Governments, providers and managed care organizations are ramping up efforts to address SDOH in ways that improve health outcomes. But there is much change to come — the sector has just begun to grapple with a seismic shift in how health care is delivered to support overall well-being.
“There’s room to improve in how we identify or screen patients and design interventions,” says Melinda Abrams, senior vice president and director of the Commonwealth Fund’s Health Care Delivery Reform Program. “There’s room for improvement in how we structure our payments to encourage and incentivize greater integration of health and social needs. There’s room for improvement in basically every link in the chain between the person and the delivery of care.”
For a paradigm shift to occur around health care and SDOH, fundamental cultural change is necessary, Abrams further explains. Health care clinicians need to view the understanding of health-related social needs as essential to achieving better patient outcomes. Likewise, social service providers need to recognize how things like social isolation or housing insecurity lead to health problems. Ideally, “together in collaboration with the patient, they all need to come up with a comprehensive care plan,” she says.

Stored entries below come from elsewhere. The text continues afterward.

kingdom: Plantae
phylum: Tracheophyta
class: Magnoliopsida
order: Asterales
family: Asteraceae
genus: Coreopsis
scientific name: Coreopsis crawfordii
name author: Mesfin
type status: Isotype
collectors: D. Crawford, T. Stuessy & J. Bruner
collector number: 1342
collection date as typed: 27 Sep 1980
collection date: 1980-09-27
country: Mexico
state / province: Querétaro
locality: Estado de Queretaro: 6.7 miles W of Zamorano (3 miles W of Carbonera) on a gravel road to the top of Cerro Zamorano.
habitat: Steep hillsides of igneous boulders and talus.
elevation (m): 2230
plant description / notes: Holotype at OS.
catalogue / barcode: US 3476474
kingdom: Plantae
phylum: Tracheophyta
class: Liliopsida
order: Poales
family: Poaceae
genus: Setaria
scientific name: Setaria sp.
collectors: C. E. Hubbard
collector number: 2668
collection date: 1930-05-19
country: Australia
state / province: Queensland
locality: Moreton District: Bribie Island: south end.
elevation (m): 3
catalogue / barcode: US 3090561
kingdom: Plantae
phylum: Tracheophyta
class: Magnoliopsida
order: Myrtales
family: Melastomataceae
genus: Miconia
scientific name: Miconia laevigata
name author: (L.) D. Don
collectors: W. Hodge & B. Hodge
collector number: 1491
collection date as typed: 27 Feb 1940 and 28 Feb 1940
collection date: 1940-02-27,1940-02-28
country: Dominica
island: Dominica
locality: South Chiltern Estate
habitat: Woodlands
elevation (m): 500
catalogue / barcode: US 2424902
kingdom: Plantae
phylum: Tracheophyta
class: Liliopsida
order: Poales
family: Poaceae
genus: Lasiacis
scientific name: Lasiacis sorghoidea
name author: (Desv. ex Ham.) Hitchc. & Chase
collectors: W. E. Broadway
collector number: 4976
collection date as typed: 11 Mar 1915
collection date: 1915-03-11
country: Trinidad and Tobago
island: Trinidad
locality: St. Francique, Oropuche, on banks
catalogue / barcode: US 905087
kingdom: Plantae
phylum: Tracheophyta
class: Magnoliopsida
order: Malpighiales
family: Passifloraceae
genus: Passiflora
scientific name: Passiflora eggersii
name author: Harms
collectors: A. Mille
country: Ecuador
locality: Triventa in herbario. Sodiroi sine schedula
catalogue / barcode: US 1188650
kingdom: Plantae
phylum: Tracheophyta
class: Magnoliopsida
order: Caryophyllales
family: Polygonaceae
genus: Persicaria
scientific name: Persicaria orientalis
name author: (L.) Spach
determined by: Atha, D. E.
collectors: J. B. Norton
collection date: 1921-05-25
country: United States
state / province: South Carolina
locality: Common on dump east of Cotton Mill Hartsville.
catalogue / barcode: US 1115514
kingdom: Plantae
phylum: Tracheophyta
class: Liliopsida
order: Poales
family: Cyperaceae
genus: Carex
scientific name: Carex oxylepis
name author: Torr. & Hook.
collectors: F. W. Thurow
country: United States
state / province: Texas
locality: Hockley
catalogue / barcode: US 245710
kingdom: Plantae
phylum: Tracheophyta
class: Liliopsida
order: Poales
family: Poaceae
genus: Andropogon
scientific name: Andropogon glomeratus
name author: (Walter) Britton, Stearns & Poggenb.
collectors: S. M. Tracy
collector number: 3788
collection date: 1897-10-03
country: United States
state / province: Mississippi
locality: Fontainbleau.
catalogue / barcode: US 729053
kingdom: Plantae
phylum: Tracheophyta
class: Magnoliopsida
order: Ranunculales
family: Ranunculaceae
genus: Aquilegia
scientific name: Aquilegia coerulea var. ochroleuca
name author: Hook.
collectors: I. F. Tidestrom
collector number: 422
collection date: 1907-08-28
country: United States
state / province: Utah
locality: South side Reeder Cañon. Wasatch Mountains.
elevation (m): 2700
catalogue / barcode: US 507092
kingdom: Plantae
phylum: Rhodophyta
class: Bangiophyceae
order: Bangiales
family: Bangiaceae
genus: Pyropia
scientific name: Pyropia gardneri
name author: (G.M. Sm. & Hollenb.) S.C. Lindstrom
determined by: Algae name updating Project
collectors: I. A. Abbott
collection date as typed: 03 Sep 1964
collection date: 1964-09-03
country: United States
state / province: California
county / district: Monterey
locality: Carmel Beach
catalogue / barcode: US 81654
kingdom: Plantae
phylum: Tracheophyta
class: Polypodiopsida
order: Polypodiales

In the future, a patient’s health care may not be defined and executed solely by one medical provider. “A single clinician cannot do everything,” Dr. Gottlieb says. “Increasingly, I think some payers are trying to provide more case management support, particularly for high-cost, high-complexity cases. We need to shift toward providing patients a health care team, a group of people with complementary skills.”
This article appeared in issue 1 (2019) of In Reach by AmeriHealth Caritas.